Himachal Pradesh Cricket Association
- Sport: Cricket
- Jurisdiction: Regional
- Abbreviation: HPCA
- Founded: 1960
- Affiliation: Board of Control for Cricket in India
- Affiliation date: 1984
- Regional affiliation: 1960
- Headquarters: Himachal Pradesh Cricket Association Stadium
- Location: Dharmashala
- President: Arun Dhumal
- Secretary: Sumit Sharma

Official website
- www.hpcricket.org
- India

= Himachal Pradesh Cricket Association =

Governing body of cricket in Himachal Pradesh, India

Himachal Pradesh Cricket Association is the governing body of the Cricket activities in the Himachal Pradesh state of India and the Himachal Pradesh cricket team. It is affiliated to the Board of Control for Cricket in India.

== History ==

Himachal Pradesh Cricket Association is affiliated with the Board of Control for Cricket in India. HPCA is one of the Premier Cricket Governing provincial units affiliated to The Board of Control for Cricket in India and operates from Shimla. HPCA was established in 1960 and was granted first-class cricket status in September 1984 and played in 1984/85 season. Anurag Thakur took over Himachal Pradesh Cricket Association president-ship in 2000 as the fourth president of the board and after becoming President of BCCI in 2016, he was removed from the post of HPCA President. Subsequently Thakur's younger brother Arun Dhumal took over as the fifth HPCA President.

HPCA started construction of Himachal Pradesh Cricket Association Stadium in 2005 with cost of 60 crores and with capacity of 25,000 person. The stadium is the only stadium which can host test matches also hosted IPL matches of Kings XI Punjab as their second home. HPCA has also constructed stadium in Atal Bihari Vajpayee Stadium in Nadaun as well as Lohnu Cricket Ground in Bilaspur.

In 2006–07, Himachal Pradesh won the Plate Group of the Ranji Trophy, beating Orissa in the final[3] after finishing top of their group.

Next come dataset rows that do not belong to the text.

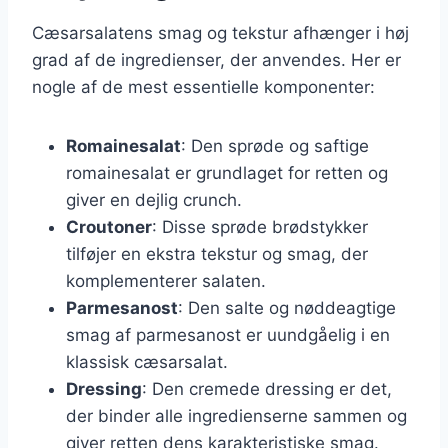
Cæsarsalatens smag og tekstur afhænger i høj
grad af de ingredienser, der anvendes. Her er
nogle af de mest essentielle komponenter:
Romainesalat
: Den sprøde og saftige
romainesalat er grundlaget for retten og
giver en dejlig crunch.
Croutoner
: Disse sprøde brødstykker
tilføjer en ekstra tekstur og smag, der
komplementerer salaten.
Parmesanost
: Den salte og nøddeagtige
smag af parmesanost er uundgåelig i en
klassisk cæsarsalat.
Dressing
: Den cremede dressing er det,
der binder alle ingredienserne sammen og
giver retten dens karakteristiske smag.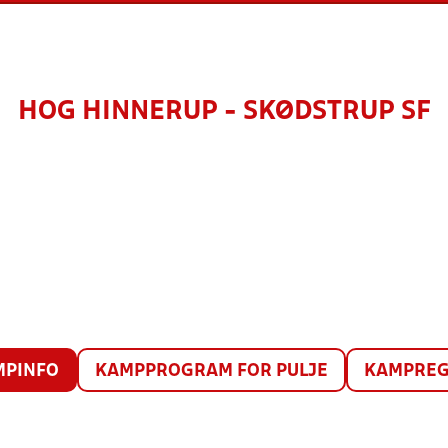
HOG HINNERUP - SKØDSTRUP SF
MPINFO
KAMPPROGRAM FOR PULJE
KAMPREG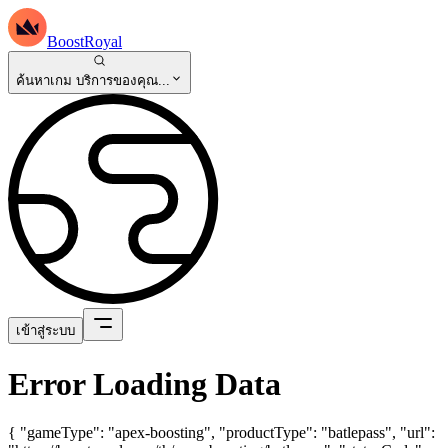
BoostRoyal
ค้นหาเกม บริการของคุณ...
เข้าสู่ระบบ
Error Loading Data
{ "gameType": "apex-boosting", "productType": "batlepass", "url":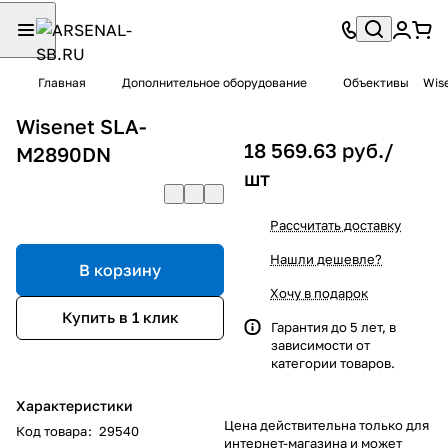
Главная
Дополнительное оборудование
Объективы
Wis
Wisenet SLA-
18 569.63 руб./
M2890DN
шт
Рассчитать доставку
Нашли дешевле?
В корзину
Хочу в подарок
Купить в 1 клик
Гарантия до 5 лет, в
зависимости от
категории товаров.
Характеристики
Цена действительна только для
Код товара
:
29540
интернет-магазина и может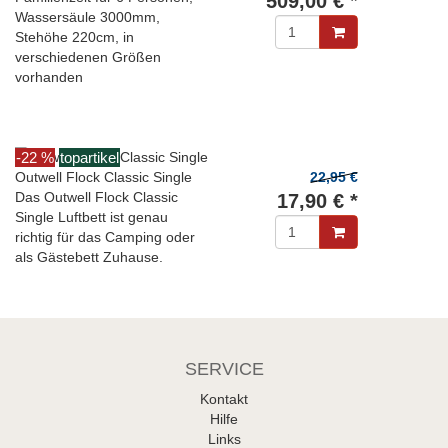
509,00 € *
Wassersäule 3000mm,
Stehöhe 220cm, in
verschiedenen Größen
vorhanden
-22 %
topartikel
Outwell Flock Classic Single
22,95 €
Das Outwell Flock Classic
17,90 € *
Single Luftbett ist genau
richtig für das Camping oder
als Gästebett Zuhause.
SERVICE
Kontakt
Hilfe
Links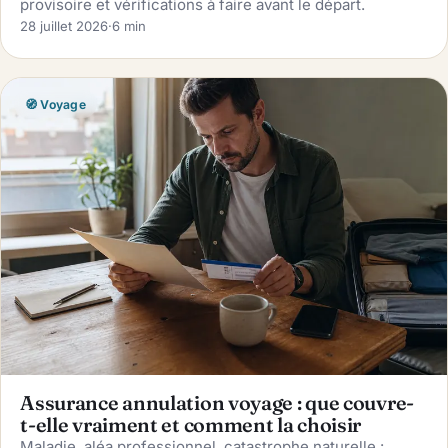
provisoire et vérifications à faire avant le départ.
28 juillet 2026
·
6 min
🧭 Voyage
Assurance annulation voyage : que couvre-
t-elle vraiment et comment la choisir
Maladie, aléa professionnel, catastrophe naturelle :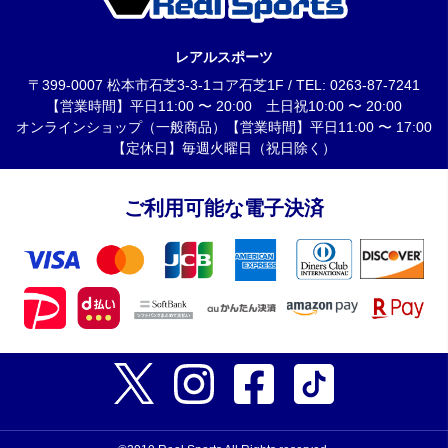
レアルスポーツ
〒399-0007 松本市石芝3-3-1コア石芝1F / TEL: 0263-87-7241
【営業時間】平日11:00 〜 20:00 土日祝10:00 〜 20:00
オンラインショップ（一般商品）【営業時間】平日11:00 〜 17:00
【定休日】毎週火曜日（祝日除く）
ご利用可能な電子決済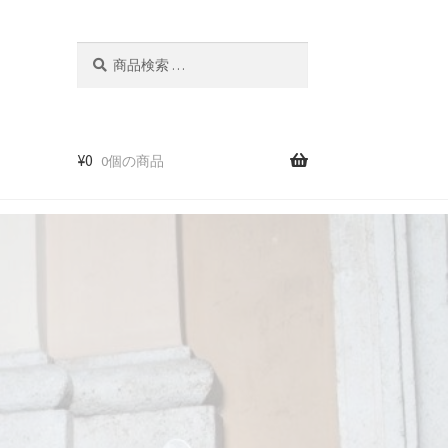
検
検
索
索
結
果:
¥
0
0個の商品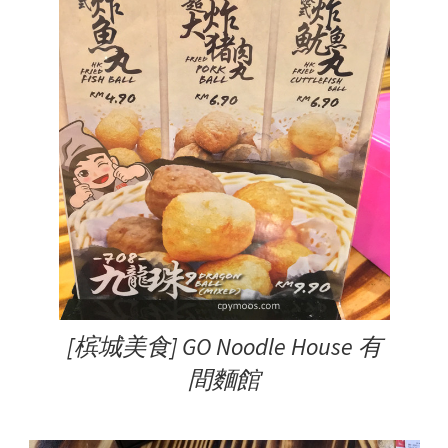
[槟城美食] GO Noodle House 有
間麵館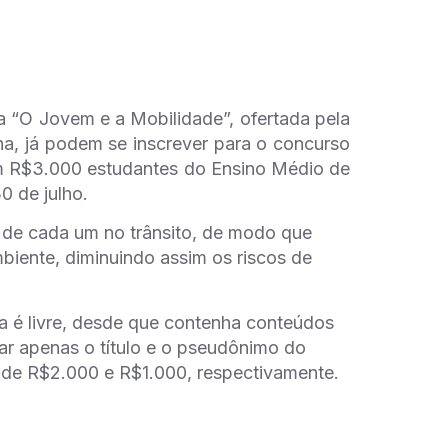
ra “O Jovem e a Mobilidade”, ofertada pela
a, já podem se inscrever para o concurso
om R$3.000 estudantes do Ensino Médio de
30 de julho.
de cada um no trânsito, de modo que
biente, diminuindo assim os riscos de
a é livre, desde que contenha conteúdos
ar apenas o título e o pseudônimo do
a de R$2.000 e R$1.000, respectivamente.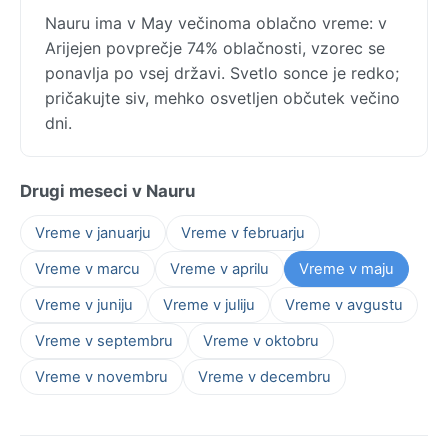
Nauru ima v May večinoma oblačno vreme: v
Arijejen povprečje 74% oblačnosti, vzorec se
ponavlja po vsej državi. Svetlo sonce je redko;
pričakujte siv, mehko osvetljen občutek večino
dni.
Drugi meseci v Nauru
Vreme v januarju
Vreme v februarju
Vreme v marcu
Vreme v aprilu
Vreme v maju
Vreme v juniju
Vreme v juliju
Vreme v avgustu
Vreme v septembru
Vreme v oktobru
Vreme v novembru
Vreme v decembru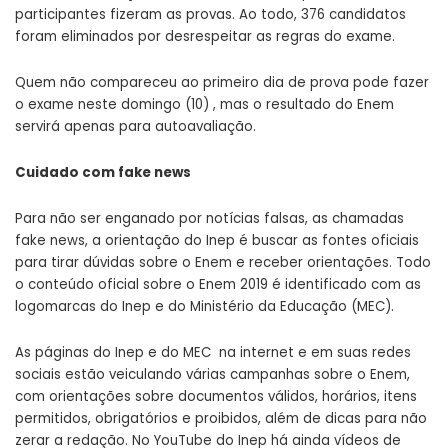
participantes fizeram as provas. Ao todo, 376 candidatos
foram eliminados por desrespeitar as regras do exame.
Quem não compareceu ao primeiro dia de prova pode fazer
o exame neste domingo (10) , mas o resultado do Enem
servirá apenas para autoavaliação.
Cuidado com fake news
Para não ser enganado por notícias falsas, as chamadas
fake news, a orientação do Inep é buscar as fontes oficiais
para tirar dúvidas sobre o Enem e receber orientações. Todo
o conteúdo oficial sobre o Enem 2019 é identificado com as
logomarcas do Inep e do Ministério da Educação (MEC).
As páginas do Inep e do MEC na internet e em suas redes
sociais estão veiculando várias campanhas sobre o Enem,
com orientações sobre documentos válidos, horários, itens
permitidos, obrigatórios e proibidos, além de dicas para não
zerar a redação. No
YouTube do Inep
há ainda vídeos de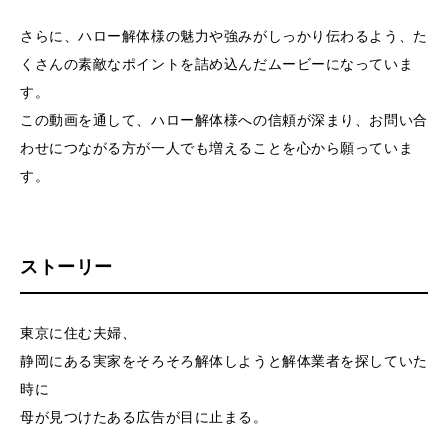
さらに、ハロー解体様の魅力や強みがしっかり伝わるよう、た
くさんの素敵なポイントを詰め込んだムービーになっていま
す。
この動画を通して、ハロー解体様への信頼が深まり、お問い合
わせにつながる方が一人でも増えることを心から願っていま
す。
ストーリー
東京に住む夫婦、
静岡にある実家をそろそろ解体しようと解体業者を探していた
時に
母が見つけたある広告が目に止まる。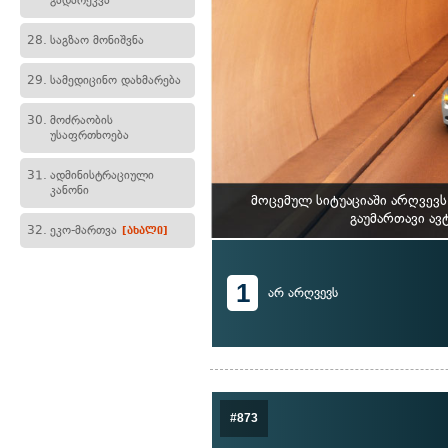
გადარეკვა
28.
საგზაო მონიშვნა
29.
სამედიცინო დახმარება
30.
მოძრაობის
უსაფრთხოება
31.
ადმინისტრაციული
კანონი
მოცემულ სიტუაციაში არღვევ
გაუმართავი ავ
32.
ეკო-მართვა
[ახალი]
1
არ არღვევს
#873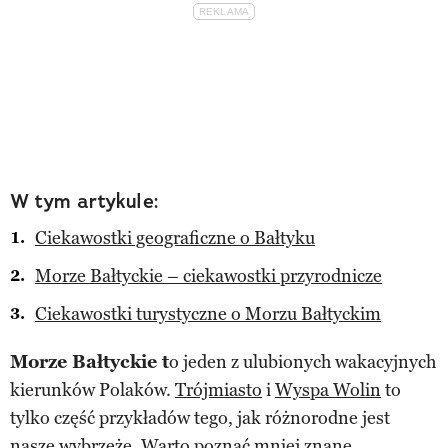
W tym artykule:
Ciekawostki geograficzne o Bałtyku
Morze Bałtyckie – ciekawostki przyrodnicze
Ciekawostki turystyczne o Morzu Bałtyckim
Morze Bałtyckie t
o jeden z ulubionych wakacyjnych
kierunków Polaków.
Trójmiasto
i
Wyspa Wolin
to
tylko część przykładów tego, jak różnorodne jest
nasze wybrzeże. Warto poznać mniej znane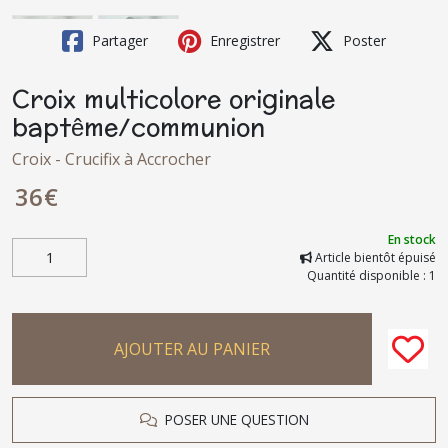
Partager
Enregistrer
Poster
Croix multicolore originale
baptême/communion
Croix - Crucifix à Accrocher
36
€
En stock
Article bientôt épuisé
Quantité disponible : 1
AJOUTER AU PANIER
POSER UNE QUESTION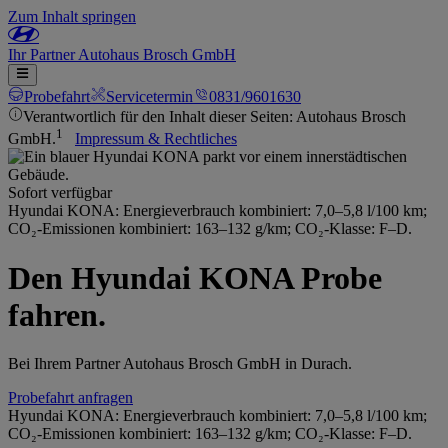
Zum Inhalt springen
Ihr
Partner
Autohaus Brosch GmbH
Probefahrt
Servicetermin
0831/9601630
Verantwortlich für den Inhalt dieser Seiten: Autohaus Brosch
1
GmbH.
Impressum & Rechtliches
Sofort verfügbar
Hyundai KONA: Energieverbrauch kombiniert: 7,0–5,8 l/100 km;
CO₂-Emissionen kombiniert: 163–132 g/km; CO₂-Klasse: F–D.
Den Hyundai KONA Probe
fahren.
Bei Ihrem Partner Autohaus Brosch GmbH in Durach.
Probefahrt anfragen
Hyundai KONA: Energieverbrauch kombiniert: 7,0–5,8 l/100 km;
CO₂-Emissionen kombiniert: 163–132 g/km; CO₂-Klasse: F–D.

In December 2015, Asian Cricket Council decided to set up Centre of Excellence at Dharmashala as well as Himachal Pradesh Cricket Association Stadium will host its 2016 ICC World Twenty20, but due to continuous opposition from people the venue shifted.

==Divisional Association Members==

- Cricket Association of Bilaspur
- Hamirpur Cricket Association
- Kangra District Cricket Association
- Cricket Association of Kinnaur
- Kullu District Cricket Association
- District Cricket Association Lahaul & Spiti
- Cricket Association of Mandi
- Shimla District Cricket Association
- Sirmour District Cricket Association
- Solan District Cricket Association
- District Cricket Association Una
- Adhoc Committee Chamba

== Home ground ==

- Atal Bihari Vajpayee Stadium, Nadaun
- Chail Cricket Ground, Chail
- Himachal Pradesh Cricket Ground, Gumma, Shimla
- Himachal Pradesh Cricket Association Stadium, Dharmashala - only Test venue
- Indira Gandhi Stadium, Una
- Jawaharlal Navoday Vidhyalay Stadium, Una
- Kangda Police Stadium, Kangda
- Lohnu Cricket Ground, Bilaspur
- Maharaja Lakshman Sen Memorial College Ground
- Paramount Cricket Promotion Association Stadium
- Police Stadium, Chamba
- Shaheed Krishan Chand Memorial Stadium

== Umpires ==

- Virender Sharma, BCCI Elite Panel

== Himachal Cricket Academy ==

In 2008, the HPCA established Himachal Cricket Academy in at Himachal Pradesh Cricket Association Stadium in Dharmashala with sub-academies in Kangra, MCM Chandigarh as well as all the twelve District Headquarters. The academy provides regular cricket coaching, systematic fitness management, specific nutrition, regular health check up and purposeful recreation along with the education to the potentially talented young cricketers. The academy is headed by Anuj Pal Dass.